TASK STATEMENT – Take from the listing each line that has the string "онлайн".
::::
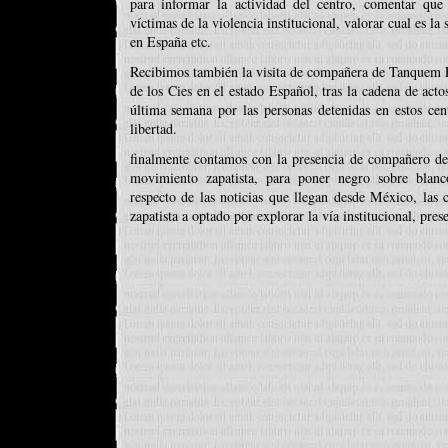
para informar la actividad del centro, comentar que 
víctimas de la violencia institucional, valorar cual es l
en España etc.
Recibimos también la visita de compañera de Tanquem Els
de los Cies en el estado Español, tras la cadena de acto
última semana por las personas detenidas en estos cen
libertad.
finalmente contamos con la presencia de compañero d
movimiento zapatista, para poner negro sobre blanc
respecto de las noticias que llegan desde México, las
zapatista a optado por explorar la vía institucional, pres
::::
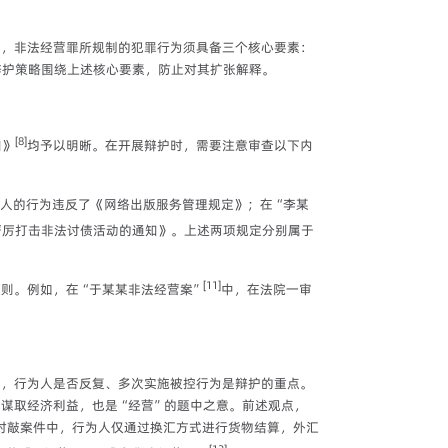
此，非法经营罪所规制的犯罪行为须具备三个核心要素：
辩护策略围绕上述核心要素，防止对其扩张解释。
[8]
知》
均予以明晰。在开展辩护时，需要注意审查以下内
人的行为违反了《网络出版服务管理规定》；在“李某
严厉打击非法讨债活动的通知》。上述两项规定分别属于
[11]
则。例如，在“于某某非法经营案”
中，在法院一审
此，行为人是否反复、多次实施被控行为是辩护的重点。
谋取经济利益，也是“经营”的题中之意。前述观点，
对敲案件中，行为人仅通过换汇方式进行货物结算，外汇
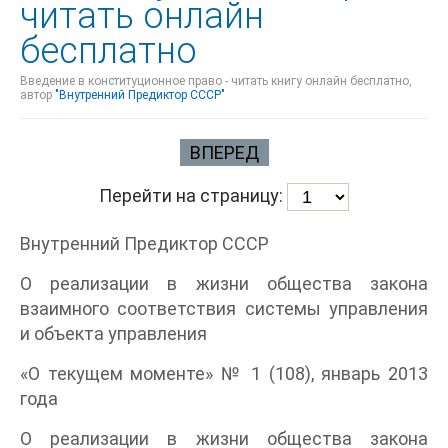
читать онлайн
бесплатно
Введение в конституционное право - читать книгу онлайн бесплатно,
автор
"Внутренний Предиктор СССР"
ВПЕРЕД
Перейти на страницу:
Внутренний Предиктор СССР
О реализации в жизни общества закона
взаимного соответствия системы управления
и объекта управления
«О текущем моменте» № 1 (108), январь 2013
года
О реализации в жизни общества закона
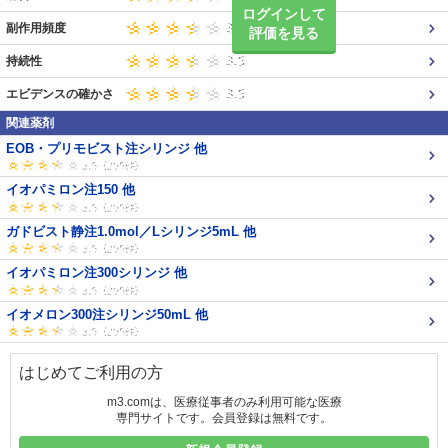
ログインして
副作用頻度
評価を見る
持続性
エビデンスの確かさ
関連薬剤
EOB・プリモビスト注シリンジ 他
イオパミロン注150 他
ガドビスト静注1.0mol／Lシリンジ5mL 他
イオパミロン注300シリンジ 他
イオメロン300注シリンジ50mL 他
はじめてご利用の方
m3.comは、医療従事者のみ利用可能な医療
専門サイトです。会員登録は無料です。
::::
EXERCISE RESPONSE –
читать онлайн
Введение в конституционное право - читать книгу онлайн бесплатно,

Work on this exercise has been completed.